(Stored data)
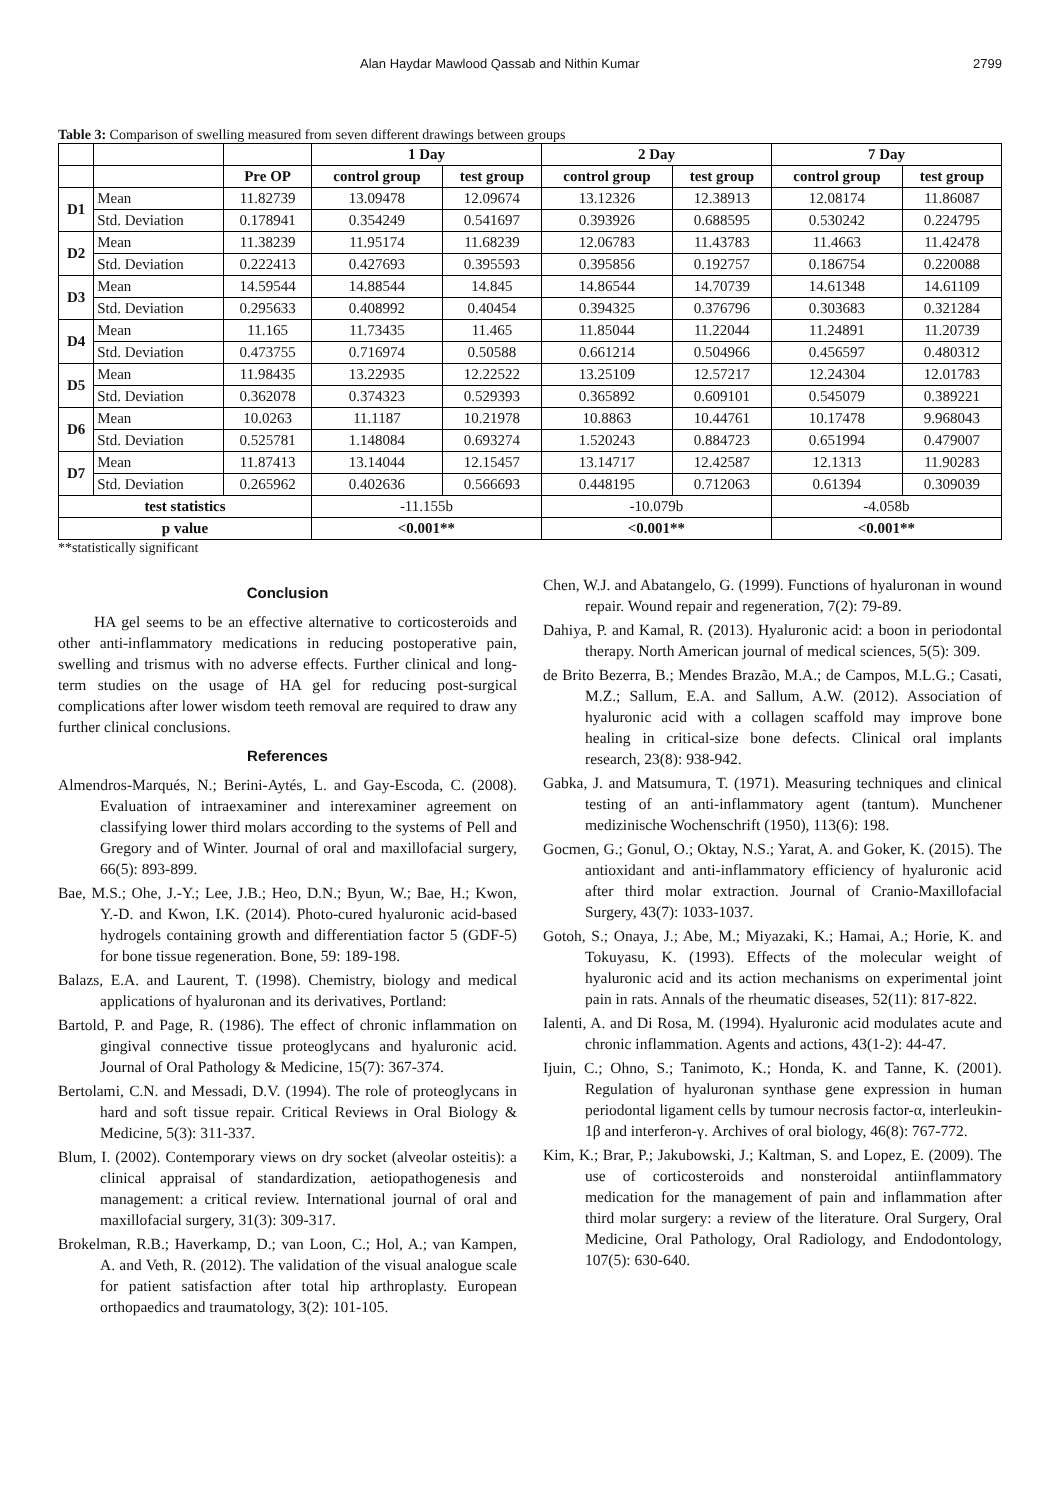Alan Haydar Mawlood Qassab and Nithin Kumar 2799
Table 3: Comparison of swelling measured from seven different drawings between groups
| | | | 1 Day | | 2 Day | | 7 Day | |
| --- | --- | --- | --- | --- | --- | --- | --- | --- |
| | | Pre OP | control group | test group | control group | test group | control group | test group |
| D1 | Mean | 11.82739 | 13.09478 | 12.09674 | 13.12326 | 12.38913 | 12.08174 | 11.86087 |
| | Std. Deviation | 0.178941 | 0.354249 | 0.541697 | 0.393926 | 0.688595 | 0.530242 | 0.224795 |
| D2 | Mean | 11.38239 | 11.95174 | 11.68239 | 12.06783 | 11.43783 | 11.4663 | 11.42478 |
| | Std. Deviation | 0.222413 | 0.427693 | 0.395593 | 0.395856 | 0.192757 | 0.186754 | 0.220088 |
| D3 | Mean | 14.59544 | 14.88544 | 14.845 | 14.86544 | 14.70739 | 14.61348 | 14.61109 |
| | Std. Deviation | 0.295633 | 0.408992 | 0.40454 | 0.394325 | 0.376796 | 0.303683 | 0.321284 |
| D4 | Mean | 11.165 | 11.73435 | 11.465 | 11.85044 | 11.22044 | 11.24891 | 11.20739 |
| | Std. Deviation | 0.473755 | 0.716974 | 0.50588 | 0.661214 | 0.504966 | 0.456597 | 0.480312 |
| D5 | Mean | 11.98435 | 13.22935 | 12.22522 | 13.25109 | 12.57217 | 12.24304 | 12.01783 |
| | Std. Deviation | 0.362078 | 0.374323 | 0.529393 | 0.365892 | 0.609101 | 0.545079 | 0.389221 |
| D6 | Mean | 10.0263 | 11.1187 | 10.21978 | 10.8863 | 10.44761 | 10.17478 | 9.968043 |
| | Std. Deviation | 0.525781 | 1.148084 | 0.693274 | 1.520243 | 0.884723 | 0.651994 | 0.479007 |
| D7 | Mean | 11.87413 | 13.14044 | 12.15457 | 13.14717 | 12.42587 | 12.1313 | 11.90283 |
| | Std. Deviation | 0.265962 | 0.402636 | 0.566693 | 0.448195 | 0.712063 | 0.61394 | 0.309039 |
| test statistics | | | -11.155b | | -10.079b | | -4.058b | |
| p value | | | <0.001** | | <0.001** | | <0.001** | |
**statistically significant
Conclusion
HA gel seems to be an effective alternative to corticosteroids and other anti-inflammatory medications in reducing postoperative pain, swelling and trismus with no adverse effects. Further clinical and long-term studies on the usage of HA gel for reducing post-surgical complications after lower wisdom teeth removal are required to draw any further clinical conclusions.
References
Almendros-Marqués, N.; Berini-Aytés, L. and Gay-Escoda, C. (2008). Evaluation of intraexaminer and interexaminer agreement on classifying lower third molars according to the systems of Pell and Gregory and of Winter. Journal of oral and maxillofacial surgery, 66(5): 893-899.
Bae, M.S.; Ohe, J.-Y.; Lee, J.B.; Heo, D.N.; Byun, W.; Bae, H.; Kwon, Y.-D. and Kwon, I.K. (2014). Photo-cured hyaluronic acid-based hydrogels containing growth and differentiation factor 5 (GDF-5) for bone tissue regeneration. Bone, 59: 189-198.
Balazs, E.A. and Laurent, T. (1998). Chemistry, biology and medical applications of hyaluronan and its derivatives, Portland:
Bartold, P. and Page, R. (1986). The effect of chronic inflammation on gingival connective tissue proteoglycans and hyaluronic acid. Journal of Oral Pathology & Medicine, 15(7): 367-374.
Bertolami, C.N. and Messadi, D.V. (1994). The role of proteoglycans in hard and soft tissue repair. Critical Reviews in Oral Biology & Medicine, 5(3): 311-337.
Blum, I. (2002). Contemporary views on dry socket (alveolar osteitis): a clinical appraisal of standardization, aetiopathogenesis and management: a critical review. International journal of oral and maxillofacial surgery, 31(3): 309-317.
Brokelman, R.B.; Haverkamp, D.; van Loon, C.; Hol, A.; van Kampen, A. and Veth, R. (2012). The validation of the visual analogue scale for patient satisfaction after total hip arthroplasty. European orthopaedics and traumatology, 3(2): 101-105.
Chen, W.J. and Abatangelo, G. (1999). Functions of hyaluronan in wound repair. Wound repair and regeneration, 7(2): 79-89.
Dahiya, P. and Kamal, R. (2013). Hyaluronic acid: a boon in periodontal therapy. North American journal of medical sciences, 5(5): 309.
de Brito Bezerra, B.; Mendes Brazão, M.A.; de Campos, M.L.G.; Casati, M.Z.; Sallum, E.A. and Sallum, A.W. (2012). Association of hyaluronic acid with a collagen scaffold may improve bone healing in critical‐size bone defects. Clinical oral implants research, 23(8): 938-942.
Gabka, J. and Matsumura, T. (1971). Measuring techniques and clinical testing of an anti-inflammatory agent (tantum). Munchener medizinische Wochenschrift (1950), 113(6): 198.
Gocmen, G.; Gonul, O.; Oktay, N.S.; Yarat, A. and Goker, K. (2015). The antioxidant and anti-inflammatory efficiency of hyaluronic acid after third molar extraction. Journal of Cranio-Maxillofacial Surgery, 43(7): 1033-1037.
Gotoh, S.; Onaya, J.; Abe, M.; Miyazaki, K.; Hamai, A.; Horie, K. and Tokuyasu, K. (1993). Effects of the molecular weight of hyaluronic acid and its action mechanisms on experimental joint pain in rats. Annals of the rheumatic diseases, 52(11): 817-822.
Ialenti, A. and Di Rosa, M. (1994). Hyaluronic acid modulates acute and chronic inflammation. Agents and actions, 43(1-2): 44-47.
Ijuin, C.; Ohno, S.; Tanimoto, K.; Honda, K. and Tanne, K. (2001). Regulation of hyaluronan synthase gene expression in human periodontal ligament cells by tumour necrosis factor-α, interleukin-1β and interferon-γ. Archives of oral biology, 46(8): 767-772.
Kim, K.; Brar, P.; Jakubowski, J.; Kaltman, S. and Lopez, E. (2009). The use of corticosteroids and nonsteroidal antiinflammatory medication for the management of pain and inflammation after third molar surgery: a review of the literature. Oral Surgery, Oral Medicine, Oral Pathology, Oral Radiology, and Endodontology, 107(5): 630-640.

Problem requirements:
Write out each record exactly as shown, but not its pictures.

Response area:
Alan Haydar Mawlood Qassab and Nithin Kumar 2799
Table 3: Comparison of swelling measured from seven different drawings between groups
| | | | 1 Day | | 2 Day | | 7 Day | |
| --- | --- | --- | --- | --- | --- | --- | --- | --- |
| | | Pre OP | control group | test group | control group | test group | control group | test group |
| D1 | Mean | 11.82739 | 13.09478 | 12.09674 | 13.12326 | 12.38913 | 12.08174 | 11.86087 |
| | Std. Deviation | 0.178941 | 0.354249 | 0.541697 | 0.393926 | 0.688595 | 0.530242 | 0.224795 |
| D2 | Mean | 11.38239 | 11.95174 | 11.68239 | 12.06783 | 11.43783 | 11.4663 | 11.42478 |
| | Std. Deviation | 0.222413 | 0.427693 | 0.395593 | 0.395856 | 0.192757 | 0.186754 | 0.220088 |
| D3 | Mean | 14.59544 | 14.88544 | 14.845 | 14.86544 | 14.70739 | 14.61348 | 14.61109 |
| | Std. Deviation | 0.295633 | 0.408992 | 0.40454 | 0.394325 | 0.376796 | 0.303683 | 0.321284 |
| D4 | Mean | 11.165 | 11.73435 | 11.465 | 11.85044 | 11.22044 | 11.24891 | 11.20739 |
| | Std. Deviation | 0.473755 | 0.716974 | 0.50588 | 0.661214 | 0.504966 | 0.456597 | 0.480312 |
| D5 | Mean | 11.98435 | 13.22935 | 12.22522 | 13.25109 | 12.57217 | 12.24304 | 12.01783 |
| | Std. Deviation | 0.362078 | 0.374323 | 0.529393 | 0.365892 | 0.609101 | 0.545079 | 0.389221 |
| D6 | Mean | 10.0263 | 11.1187 | 10.21978 | 10.8863 | 10.44761 | 10.17478 | 9.968043 |
| | Std. Deviation | 0.525781 | 1.148084 | 0.693274 | 1.520243 | 0.884723 | 0.651994 | 0.479007 |
| D7 | Mean | 11.87413 | 13.14044 | 12.15457 | 13.14717 | 12.42587 | 12.1313 | 11.90283 |
| | Std. Deviation | 0.265962 | 0.402636 | 0.566693 | 0.448195 | 0.712063 | 0.61394 | 0.309039 |
| test statistics | | | -11.155b | | -10.079b | | -4.058b | |
| p value | | | <0.001** | | <0.001** | | <0.001** | |
**statistically significant
Conclusion
HA gel seems to be an effective alternative to corticosteroids and other anti-inflammatory medications in reducing postoperative pain, swelling and trismus with no adverse effects. Further clinical and long-term studies on the usage of HA gel for reducing post-surgical complications after lower wisdom teeth removal are required to draw any further clinical conclusions.
References
Almendros-Marqués, N.; Berini-Aytés, L. and Gay-Escoda, C. (2008). Evaluation of intraexaminer and interexaminer agreement on classifying lower third molars according to the systems of Pell and Gregory and of Winter. Journal of oral and maxillofacial surgery, 66(5): 893-899.
Bae, M.S.; Ohe, J.-Y.; Lee, J.B.; Heo, D.N.; Byun, W.; Bae, H.; Kwon, Y.-D. and Kwon, I.K. (2014). Photo-cured hyaluronic acid-based hydrogels containing growth and differentiation factor 5 (GDF-5) for bone tissue regeneration. Bone, 59: 189-198.
Balazs, E.A. and Laurent, T. (1998). Chemistry, biology and medical applications of hyaluronan and its derivatives, Portland:
Bartold, P. and Page, R. (1986). The effect of chronic inflammation on gingival connective tissue proteoglycans and hyaluronic acid. Journal of Oral Pathology & Medicine, 15(7): 367-374.
Bertolami, C.N. and Messadi, D.V. (1994). The role of proteoglycans in hard and soft tissue repair. Critical Reviews in Oral Biology & Medicine, 5(3): 311-337.
Blum, I. (2002). Contemporary views on dry socket (alveolar osteitis): a clinical appraisal of standardization, aetiopathogenesis and management: a critical review. International journal of oral and maxillofacial surgery, 31(3): 309-317.
Brokelman, R.B.; Haverkamp, D.; van Loon, C.; Hol, A.; van Kampen, A. and Veth, R. (2012). The validation of the visual analogue scale for patient satisfaction after total hip arthroplasty. European orthopaedics and traumatology, 3(2): 101-105.
Chen, W.J. and Abatangelo, G. (1999). Functions of hyaluronan in wound repair. Wound repair and regeneration, 7(2): 79-89.
Dahiya, P. and Kamal, R. (2013). Hyaluronic acid: a boon in periodontal therapy. North American journal of medical sciences, 5(5): 309.
de Brito Bezerra, B.; Mendes Brazão, M.A.; de Campos, M.L.G.; Casati, M.Z.; Sallum, E.A. and Sallum, A.W. (2012). Association of hyaluronic acid with a collagen scaffold may improve bone healing in critical‐size bone defects. Clinical oral implants research, 23(8): 938-942.
Gabka, J. and Matsumura, T. (1971). Measuring techniques and clinical testing of an anti-inflammatory agent (tantum). Munchener medizinische Wochenschrift (1950), 113(6): 198.
Gocmen, G.; Gonul, O.; Oktay, N.S.; Yarat, A. and Goker, K. (2015). The antioxidant and anti-inflammatory efficiency of hyaluronic acid after third molar extraction. Journal of Cranio-Maxillofacial Surgery, 43(7): 1033-1037.
Gotoh, S.; Onaya, J.; Abe, M.; Miyazaki, K.; Hamai, A.; Horie, K. and Tokuyasu, K. (1993). Effects of the molecular weight of hyaluronic acid and its action mechanisms on experimental joint pain in rats. Annals of the rheumatic diseases, 52(11): 817-822.
Ialenti, A. and Di Rosa, M. (1994). Hyaluronic acid modulates acute and chronic inflammation. Agents and actions, 43(1-2): 44-47.
Ijuin, C.; Ohno, S.; Tanimoto, K.; Honda, K. and Tanne, K. (2001). Regulation of hyaluronan synthase gene expression in human periodontal ligament cells by tumour necrosis factor-α, interleukin-1β and interferon-γ. Archives of oral biology, 46(8): 767-772.
Kim, K.; Brar, P.; Jakubowski, J.; Kaltman, S. and Lopez, E. (2009). The use of corticosteroids and nonsteroidal antiinflammatory medication for the management of pain and inflammation after third molar surgery: a review of the literature. Oral Surgery, Oral Medicine, Oral Pathology, Oral Radiology, and Endodontology, 107(5): 630-640.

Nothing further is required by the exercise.